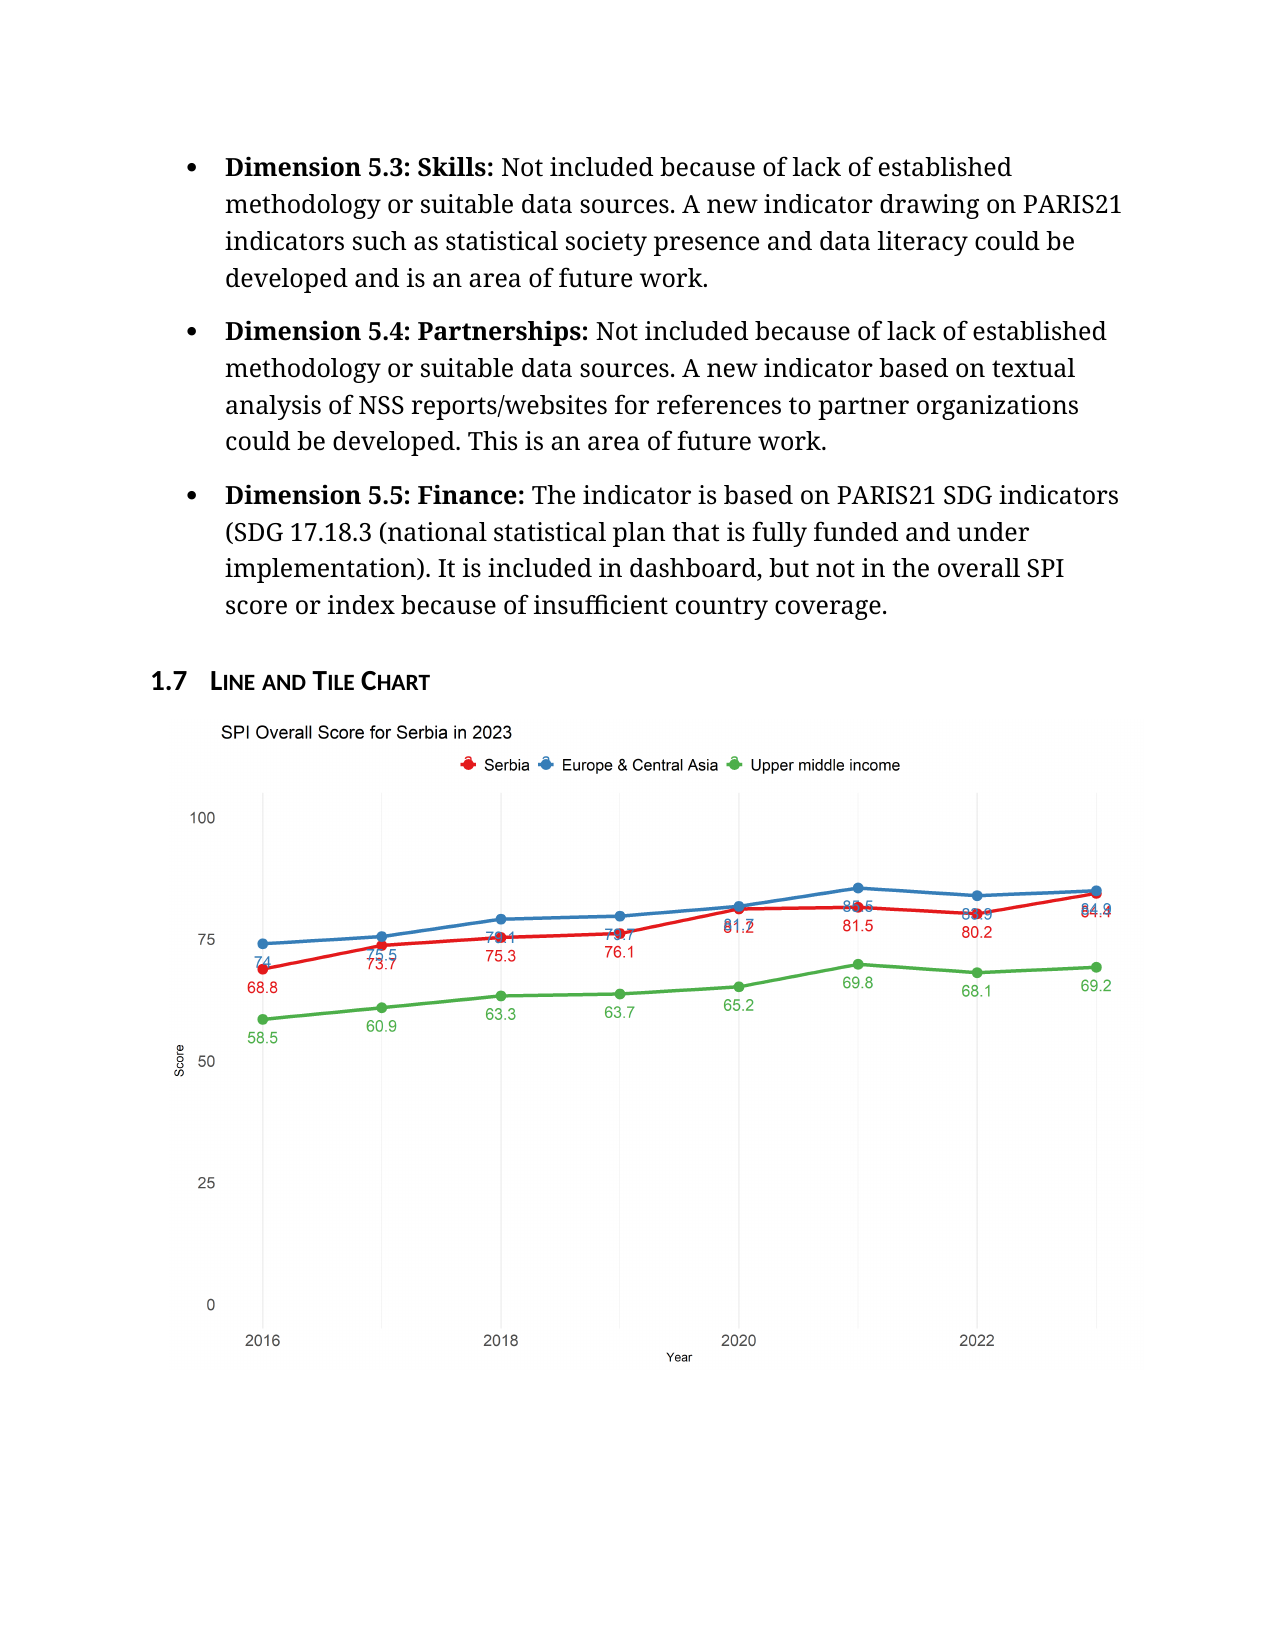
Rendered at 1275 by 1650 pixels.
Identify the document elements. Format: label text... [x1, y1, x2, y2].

list Dimension 5.3: Skills: Not included because of lack of established methodology or suitable data sources. A new indicator drawing on PARIS21 indicators such as statistical society presence and data literacy could be developed and is an area of future work. [187, 150, 1125, 294]
picture [168, 719, 1144, 1370]
list Dimension 5.5: Finance: The indicator is based on PARIS21 SDG indicators (SDG 17.18.3 (national statistical plan that is fully funded and under implementation). It is included in dashboard, but not in the overall SPI score or index because of insufficient country coverage. [187, 477, 1125, 622]
subtitle Line and Tile Chart [150, 662, 1125, 698]
list Dimension 5.4: Partnerships: Not included because of lack of established methodology or suitable data sources. A new indicator based on textual analysis of NSS reports/websites for references to partner organizations could be developed. This is an area of future work. [187, 314, 1125, 458]
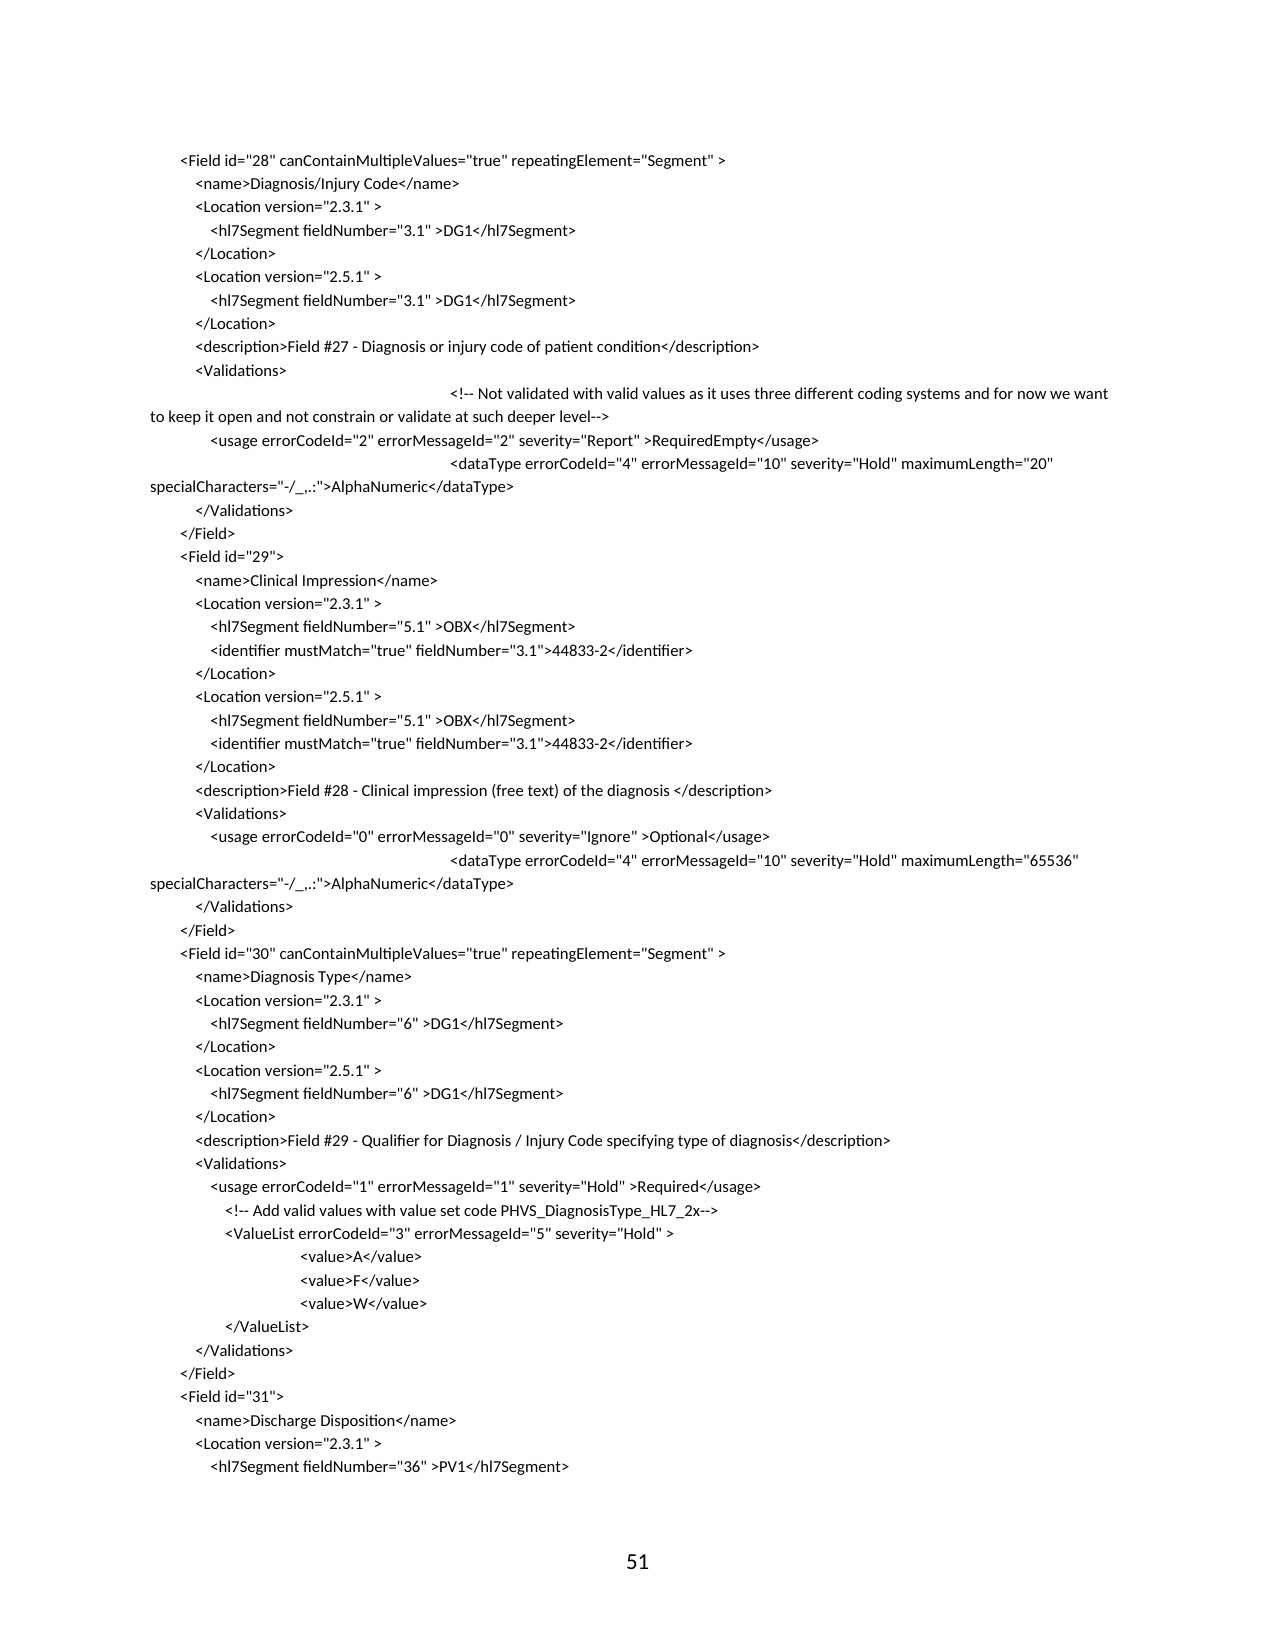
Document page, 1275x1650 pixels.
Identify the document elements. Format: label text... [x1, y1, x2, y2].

__________________________________________________

**What this task involves:** Pictures must not appear in the copy, which must otherwise match the listing exactly.

**Written response:**
Rendered at 1275 by 1650 pixels.
Identify the document elements. Format: label text... [x1, y1, x2, y2].

list Dimension 5.3: Skills: Not included because of lack of established methodology or suitable data sources. A new indicator drawing on PARIS21 indicators such as statistical society presence and data literacy could be developed and is an area of future work. [187, 150, 1125, 294]
picture [168, 719, 1144, 1370]
list Dimension 5.5: Finance: The indicator is based on PARIS21 SDG indicators (SDG 17.18.3 (national statistical plan that is fully funded and under implementation). It is included in dashboard, but not in the overall SPI score or index because of insufficient country coverage. [187, 477, 1125, 622]
subtitle Line and Tile Chart [150, 662, 1125, 698]
list Dimension 5.4: Partnerships: Not included because of lack of established methodology or suitable data sources. A new indicator based on textual analysis of NSS reports/websites for references to partner organizations could be developed. This is an area of future work. [187, 314, 1125, 458]
Document page, 1275x1650 pixels.
Identify the document elements. Format: label text... [x1, y1, x2, y2].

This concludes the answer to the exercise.